Gorgonian fan corals pose no hazard to divers. They do not sting, bite or defend themselves.

Fragility

Colonies are extremely fragile. Fin contact or accidental touch can break branches representing decades of growth. Maintain buoyancy control before approaching.

Conservation

Gorgonians face no direct targeted exploitation in the Red Sea. The threats are indirect: coral bleaching events driven by elevated sea temperatures, physical damage from diver contact and anchor chains, and the longer-term consequence of reef degradation from reduced water quality.

Physical damage is the most immediate concern for individual colonies. A large gorgonian fan is fragile relative to its size, a diver making accidental contact with a colony can break branches that took decades to grow. The branching structure does not regenerate quickly; a damaged section may take years to regrow or may die entirely if the break is at a main trunk.
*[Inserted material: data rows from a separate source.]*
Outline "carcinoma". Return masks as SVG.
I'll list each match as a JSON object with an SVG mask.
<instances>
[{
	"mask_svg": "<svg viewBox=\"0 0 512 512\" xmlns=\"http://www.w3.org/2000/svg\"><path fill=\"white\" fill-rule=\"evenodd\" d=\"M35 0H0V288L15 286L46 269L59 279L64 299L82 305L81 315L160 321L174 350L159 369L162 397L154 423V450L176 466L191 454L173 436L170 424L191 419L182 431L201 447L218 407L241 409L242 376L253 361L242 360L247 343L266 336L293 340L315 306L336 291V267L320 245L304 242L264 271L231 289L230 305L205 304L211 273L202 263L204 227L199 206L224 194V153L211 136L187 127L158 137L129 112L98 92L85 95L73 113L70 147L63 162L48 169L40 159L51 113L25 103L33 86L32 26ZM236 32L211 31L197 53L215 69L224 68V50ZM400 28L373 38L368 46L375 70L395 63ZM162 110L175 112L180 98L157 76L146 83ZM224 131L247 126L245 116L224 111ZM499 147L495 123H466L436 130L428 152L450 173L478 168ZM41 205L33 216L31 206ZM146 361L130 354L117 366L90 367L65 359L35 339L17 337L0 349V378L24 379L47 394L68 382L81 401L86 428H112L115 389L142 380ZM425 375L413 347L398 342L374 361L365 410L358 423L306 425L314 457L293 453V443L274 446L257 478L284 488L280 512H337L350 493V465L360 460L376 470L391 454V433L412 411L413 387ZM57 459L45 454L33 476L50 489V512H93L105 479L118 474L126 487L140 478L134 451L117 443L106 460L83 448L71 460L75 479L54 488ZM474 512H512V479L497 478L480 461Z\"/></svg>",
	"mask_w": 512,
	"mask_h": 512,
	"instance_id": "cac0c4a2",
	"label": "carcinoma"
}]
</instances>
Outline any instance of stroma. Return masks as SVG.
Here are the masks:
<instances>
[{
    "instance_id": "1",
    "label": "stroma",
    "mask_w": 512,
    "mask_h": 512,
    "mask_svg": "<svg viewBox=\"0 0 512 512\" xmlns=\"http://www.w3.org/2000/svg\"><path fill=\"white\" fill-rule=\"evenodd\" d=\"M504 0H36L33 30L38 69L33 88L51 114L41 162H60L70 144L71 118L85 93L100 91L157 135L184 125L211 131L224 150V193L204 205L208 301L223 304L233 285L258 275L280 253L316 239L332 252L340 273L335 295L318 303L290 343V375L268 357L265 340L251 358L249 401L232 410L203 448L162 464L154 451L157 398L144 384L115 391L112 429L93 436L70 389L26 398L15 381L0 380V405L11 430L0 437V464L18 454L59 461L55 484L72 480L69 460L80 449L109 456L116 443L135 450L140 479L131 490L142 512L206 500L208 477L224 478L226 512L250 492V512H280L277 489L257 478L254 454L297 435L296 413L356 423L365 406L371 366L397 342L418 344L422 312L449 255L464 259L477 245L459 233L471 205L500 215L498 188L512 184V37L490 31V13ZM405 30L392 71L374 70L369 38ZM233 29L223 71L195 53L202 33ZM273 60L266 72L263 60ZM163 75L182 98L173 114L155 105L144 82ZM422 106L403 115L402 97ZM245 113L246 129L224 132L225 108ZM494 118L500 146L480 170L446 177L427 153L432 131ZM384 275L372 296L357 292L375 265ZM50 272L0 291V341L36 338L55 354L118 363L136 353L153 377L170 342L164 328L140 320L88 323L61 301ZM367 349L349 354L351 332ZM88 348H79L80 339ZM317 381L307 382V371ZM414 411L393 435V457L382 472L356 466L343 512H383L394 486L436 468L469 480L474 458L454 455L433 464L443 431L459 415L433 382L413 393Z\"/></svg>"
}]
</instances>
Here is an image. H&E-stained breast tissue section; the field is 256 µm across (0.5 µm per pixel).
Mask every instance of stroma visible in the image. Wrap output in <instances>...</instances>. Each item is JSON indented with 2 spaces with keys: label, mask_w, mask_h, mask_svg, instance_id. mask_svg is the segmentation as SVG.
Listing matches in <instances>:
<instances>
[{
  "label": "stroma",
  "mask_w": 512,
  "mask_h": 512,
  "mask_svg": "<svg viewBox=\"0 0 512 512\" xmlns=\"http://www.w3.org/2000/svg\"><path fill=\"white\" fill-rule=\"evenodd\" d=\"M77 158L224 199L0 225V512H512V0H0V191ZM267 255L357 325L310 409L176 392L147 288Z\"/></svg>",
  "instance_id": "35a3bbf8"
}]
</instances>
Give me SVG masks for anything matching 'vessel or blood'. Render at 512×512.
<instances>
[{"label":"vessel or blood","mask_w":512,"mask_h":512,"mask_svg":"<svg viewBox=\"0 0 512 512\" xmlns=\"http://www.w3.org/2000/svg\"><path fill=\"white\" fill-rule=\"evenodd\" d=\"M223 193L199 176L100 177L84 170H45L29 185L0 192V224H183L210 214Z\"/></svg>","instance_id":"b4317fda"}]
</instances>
Bleaching in gorgonians follows the same mechanism as hard coral bleaching: elevated water temperatures cause the coral to expel its symbiotic zooxanthellae, turning white. Unlike some hard corals, large gorgonians can recover from moderate bleaching events if temperatures normalise within a few weeks. Extended bleaching or repeat events within short intervals typically result in colony death.

The Red Sea has shown greater thermal resilience in its coral communities than most tropical reef systems, a consequence of the natural thermal variability of the sea and the high temperatures that Red Sea corals have always had to tolerate. Whether this resilience extends to continued warming at the rates currently projected is an open question.

Atlas Position

The gorgonian fan coral is, for many divers, the image that defines a Red Sea wall: a vast orange structure anchored to vertical rock, current pushing past it, a hawkfish motionless at its edge. It is also one of the most fragile structures you will encounter, a colony that took a century to build can be broken in a moment by a misplaced fin. The Red Sea Atlas asks all divers to treat it accordingly: maintain buoyancy, keep distance, and do not touch.